Jensen used the same symbolic colours to create the installation at U of T.

 “I think it’s fantastic that this was done,” says Jensen. “It encourages all the young Indigenous athletes and all Indigenous kids.”

The leftmost of the installation features information on a new part of the Games, #Team88. The Truth and Reconciliation Commission of Canada has 94 calls to action, which call for Canadians to recognize the past, and progress towards rectifying the legacy of residential schools and advancing reconciliation for the future.

Their eighty-eighth call is one for all levels of governments in Canada to commit to long-term development of Indigenous athletics and support of the North American Indigenous Games. #Team88, which is named for the call, promotes sports and wellness in Indigenous communities, while bringing focus to the TRC’s recommendations of sports as a path to reconciliation.   

The middle of the installation is made of panels outlining the careers and Indigenous identities of six athletes. Professor Bruce Kidd, Vice-President, U of T and Principal, U of T Scarborough, has a special relationship to the first of these panels. It depicts Tom Longboat, the Onondaga long-distance runner who, in the early twentieth century, was considered the best marathoner in the world. Kidd, who is also a long-distance runner, wrote Tom Longboat’s biography in 1980.

Kidd says the previously received ideas of Longboat were that the athlete had been incredibly talented, but had squandered his abilities through poor training, alcohol abuse and recklessness. 

“I dug further,” says Kidd. “I went to the reserve, I read local newspapers, I talked to people who knew him, and I put together quite a different story.”

Kidd says he found that Longboat had trained in ways that differed from the standards of the white coaching establishment in the early twentieth century, but were consistent with his Onondaga heritage and worked very well for him. Kidd says much of today’s long distance training derives from similar ideas.

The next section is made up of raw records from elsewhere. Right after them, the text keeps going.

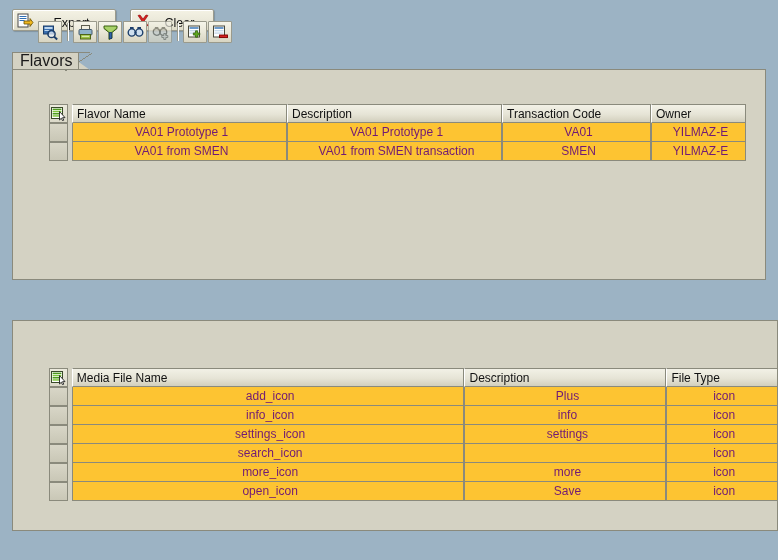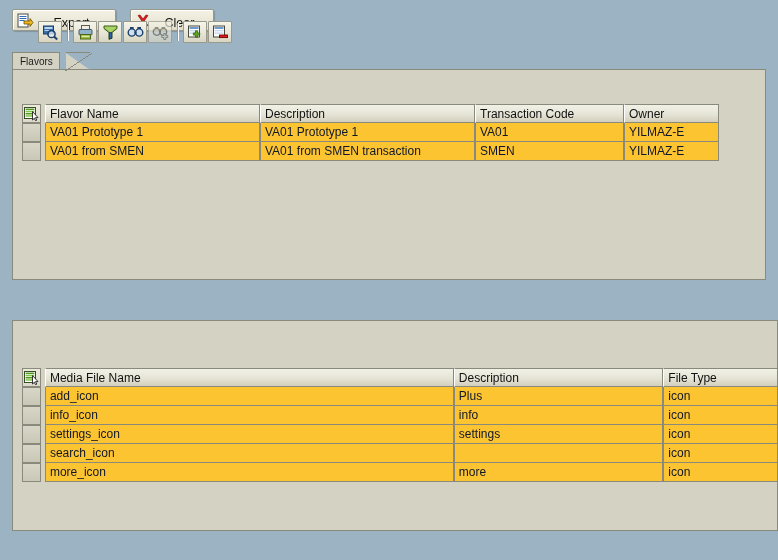--- a/index.html
+++ b/index.html
@@ -67,21 +67,21 @@
     position: absolute;
     left: 0; top: 0;
     height: 17px;
     background: #d4d2c3;
     border: 1px solid #8a8a7c;
     border-bottom: none;
     box-sizing: border-box;
     display: flex;
     align-items: center;
     padding: 0 6px 0 7px;
-    font-size: 10px;
+    font-size: 16px;
     color: #1a1a1a;
     cursor: pointer;
     z-index: 3;
   }
   .tab-slant {
     position: absolute;
     top: 0;
     height: 17px;
     width: 24px;
     background: #d4d2c3;
@@ -145,20 +145,21 @@
     border-right: 1px solid #ffffff;
   }
 
   
   .grid {
     position: absolute;
     border-collapse: separate;
     border-spacing: 0;
     table-layout: fixed;
     font-size: 12px;
+    margin-left: 27px;
   }
   #flavors-grid { left: 22px; top: 104px; }
   #media-grid   { left: 22px; top: 368px; }
 
   .grid th, .grid td {
     padding: 0;
     margin: 0;
     height: 19px;
     box-sizing: border-box;
     overflow: hidden;
@@ -173,22 +174,23 @@
     font-size: 12px;
     padding-left: 4px;
     color: #111;
     cursor: pointer;
   }
   .grid td.cell {
     background: #fdc432;
     border: 1px solid #8a8a7c;
     border-top: none;
     padding-left: 4px;
-    color: #0f172a;
+    color: #701a75;
     cursor: default;
+    text-align: center;
   }
   .grid td.selcol, .grid th.selcol {
     background: linear-gradient(to bottom, #d8d6c7 0%, #c9c7b6 100%);
     border: 1px solid #8a8a7c;
     width: 19px;
     cursor: pointer;
   }
   .grid th.selcol {
     background: linear-gradient(to bottom, #eceadd 0%, #dbd9c9 100%);
     padding: 0;
@@ -474,14 +476,21 @@
         <td class="cell"></td>
         <td class="cell">icon</td>
       </tr>
       <tr>
         <td class="selcol"></td>
         <td class="gap"></td>
         <td class="cell">more_icon</td>
         <td class="cell">more</td>
         <td class="cell">icon</td>
       </tr>
+      <tr>
+        <td class="selcol"></td>
+        <td class="gap"></td>
+        <td class="cell">open_icon</td>
+        <td class="cell">Save</td>
+        <td class="cell">icon</td>
+      </tr>
     </tbody>
   </table>
 
 </body></html>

“He took very good care of himself. He disciplined himself to compete well and he succeeded against terrible racism,” says Kidd. “I became an admirer of him from that point on.”

“I’m delighted to see his name, but it’s not just his name - it’s what he stood for. He stood for the very best in sport and he did that on the basis of a strong commitment to Indigenous tradition.”

The final, rightmost segment of the installation focuses on Indigenous sports: lacrosse, canoeing and kayaking and archery. One of the main functions of the Games is to “revive some of the great athletic traditions of Indigenous peoples and their cultures,” Kidd says.

The installation will be featured until Sep. 17.